Anselme Séka Yapo lors de l'audience du 1er février du procès des assassins présumés de Robert Gueï.
© ISSOUF SANOGO / AFP

En Côte d’Ivoire, Anselme Séka Yapo était à la barre mardi 2 février lors du procès des assassins présumés du général Guéï. L’ancien aide de camp de Simone Gbagbo est suspecté d’avoir tiré sur l’ancien chef d’Etat ivoirien et sa femme le 19 septembre 2002. Comme Bruno Dogbo Blé, accusé lui aussi, le commandant a nié les faits qui lui sont reprochés.

Décrit par les psychiatres cités lors de l’audience comme mythomane et impulsif, qualifié par certains témoins de fou, Anselme Séka Yapo a voulu montrer un tout autre visage.

Presque méconnaissable, le commandant est apparu à la barre sans ses épais cheveux et la barbe rasée, répondant ainsi à l’injonction faite quelques jours plus tôt par le président du tribunal.

Sans cesse, et malgré les nombreux témoignages accablants de ses co-accusés, il n’a cessé de nier. Jamais, jure-t-il, il n’a vu le général Guéï et sa femme Rose Doudou, le 19 septembre 2002. Il répète : il ne les a pas tués.

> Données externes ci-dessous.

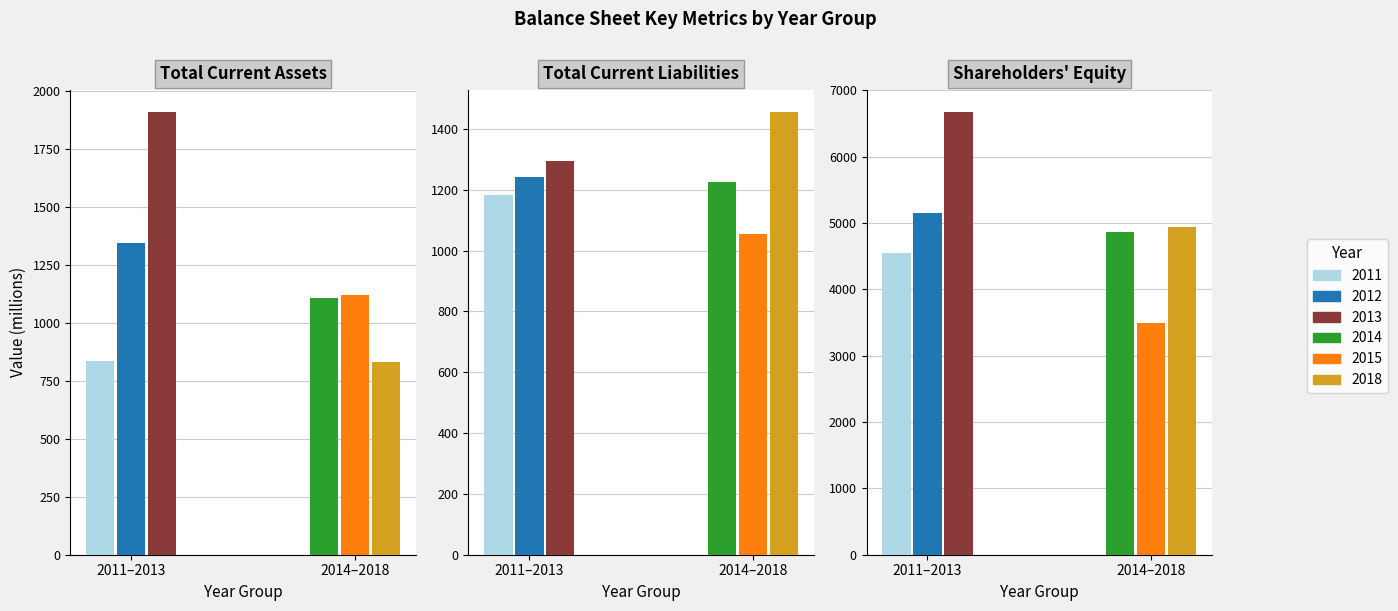

Count the number of data series in this chart.

6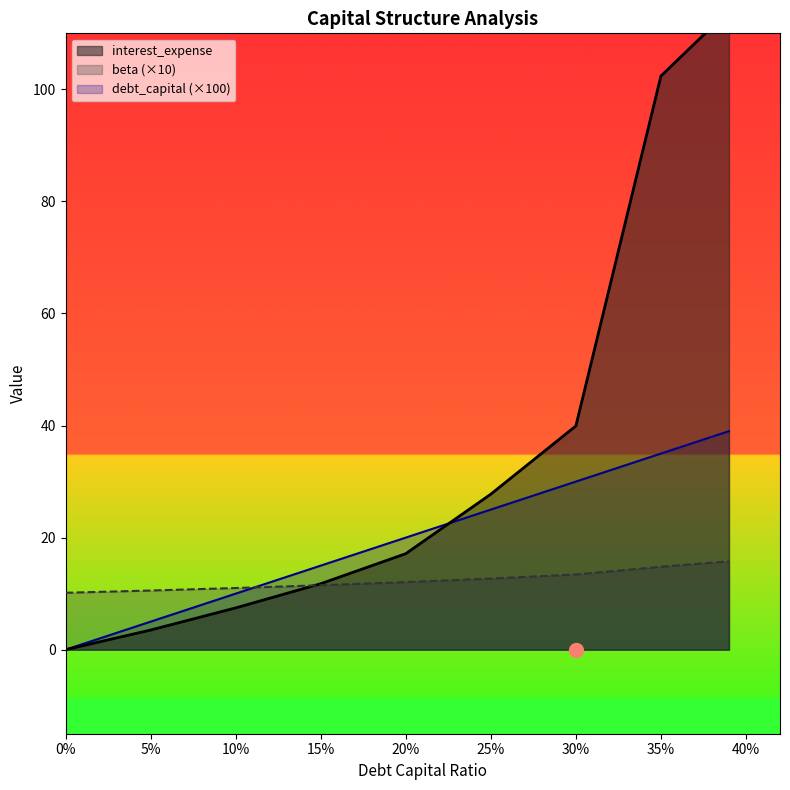

Does the chart display data point markers on the line(s)?

No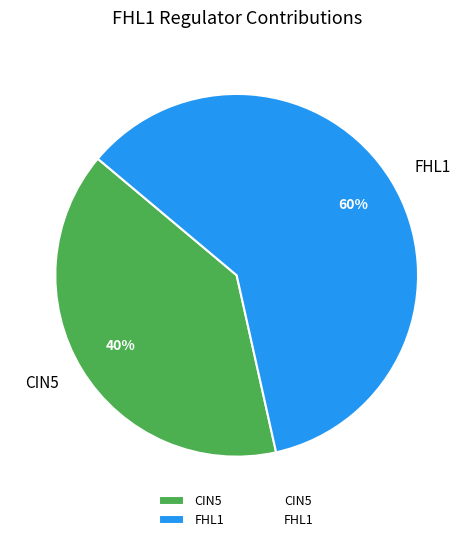

Combined, do CIN5 and FHL1 account for over 50%?

Yes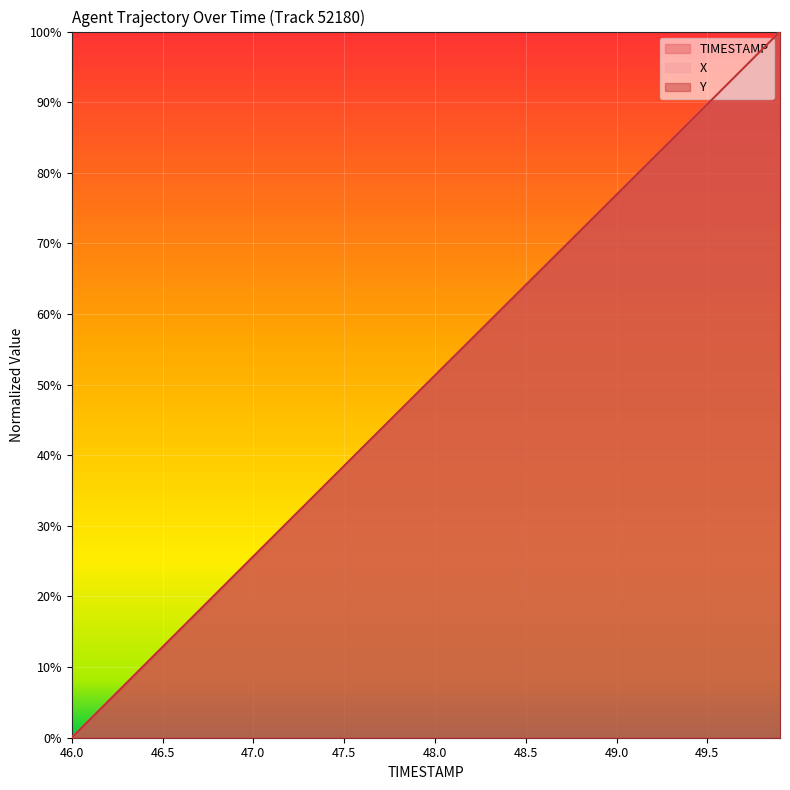

What are all the series names shown in the legend?

TIMESTAMP, X, Y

 → A (RE)LIRE : Côte d’Ivoire: ouverture du procès de l’assassinat du général Guéï

« Contrairement à ce qu’on veut faire croire, je ne suis ni un voyou, ni un gangster », lance celui qui est suspecté d’avoir exécuté de basses œuvres sous le régime de Laurent Gbagbo.

La défense n’a pas convaincu la partie civile : « Il se moque des victimes, il n’a aucun remords. De 10 heures à 16 heures, il était en train de surveiller l’ambassade d’Iran. Comment vous expliquez ça ? », a déclaré Maître Singo Tia, l’avocat des enfants du général Gueï.

Comme Anselme Séka Yapo, la veille, Bruno Dogbo Blé, alors patron de la Garde républicaine, avait nié les faits. Plusieurs témoins doivent désormais être entendus, dont certains hauts responsables politiques.